Occupancy is sliding as rentals hit the lowest numbers since 2009, the first big dip in four years. Are we seeing the early trickles of a renter's market?
It's the numbers that make landlords cringe and apartment hunters go hmmmm. The downtown development boom has been very, very good, a feather in the city's cap as new construction, the promise of more jobs, and the need for high-end apartment housing made a pretty intersection.
But there's a new chapter in the queue. According to Crain's, a report from Chicago-based Appraisal Research Counselors says demand is taking a dive. Occupancy is at 92.6 percent, a decrease from 95.3 percent just a year ago. And the absorption rate could set off some tiny alarm bells: overall occupancy is at 900 units, numbers not seen since 2005, according to the report.
It's a measurement of demand, one that could give landlords the jitters.
Appraisal Research vice president Ron DeVries told Crain's the market has peaked. The amount of units coming online versus growth is "out of balance," he said, sniffing "turbulence" in the air. Consider Class A buildings. Rates are currently down 1.9 percent from 2012 offers and now fetch $2.53 per square foot.

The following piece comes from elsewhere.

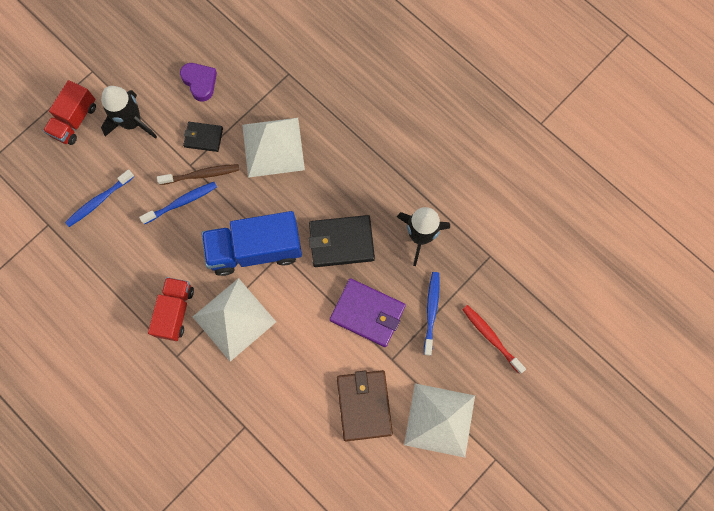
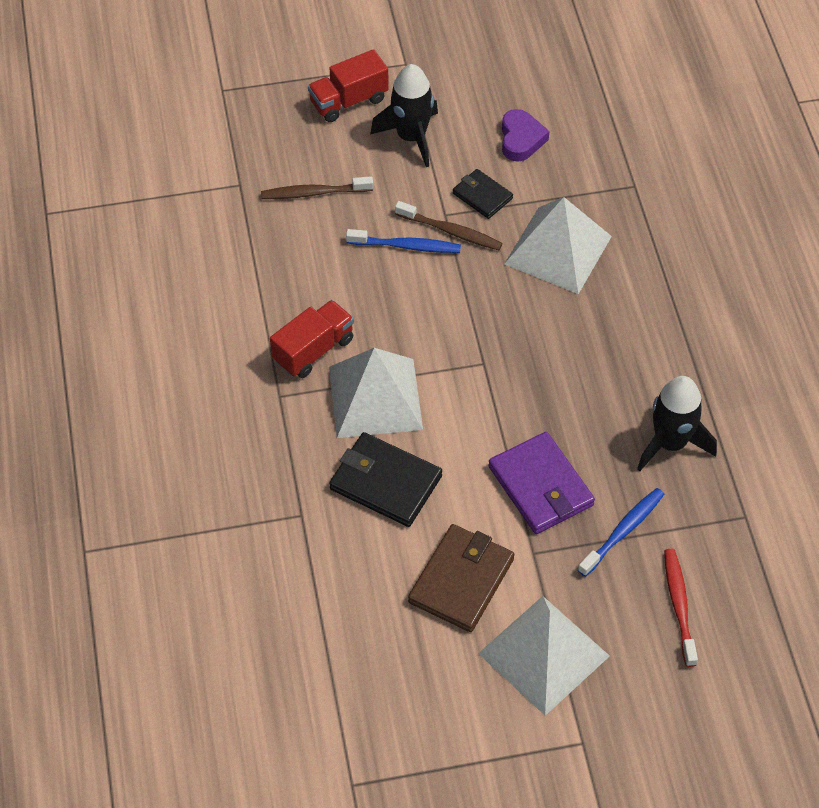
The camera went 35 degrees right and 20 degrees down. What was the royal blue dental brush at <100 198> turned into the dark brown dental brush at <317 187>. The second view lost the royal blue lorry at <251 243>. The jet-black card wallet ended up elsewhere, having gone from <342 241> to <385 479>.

Chicago renters are hit paying 21 percent more at this price point, so don't expect them to argue as these rates retreat. Plus, Devries had another optimistic note for would-be city dwellers: he expects rents to tumble an additional 3 percent.
If rents are peaking on the luxe end, that could put pressure on landlords to entice would-be renters with concessions, the kind that make you want to kiss a two-year lease. There's plenty of competition, always an excellent climate.
And yet, developers are still cranking, with 4,000 more apartments in the pipeline readying for a 2015 debut. On the horizon, though, is a dark horse to watch: the condo market is definitely in play. If the numbers suggest owning downtown is the better option over renting, that could steal away some prospects.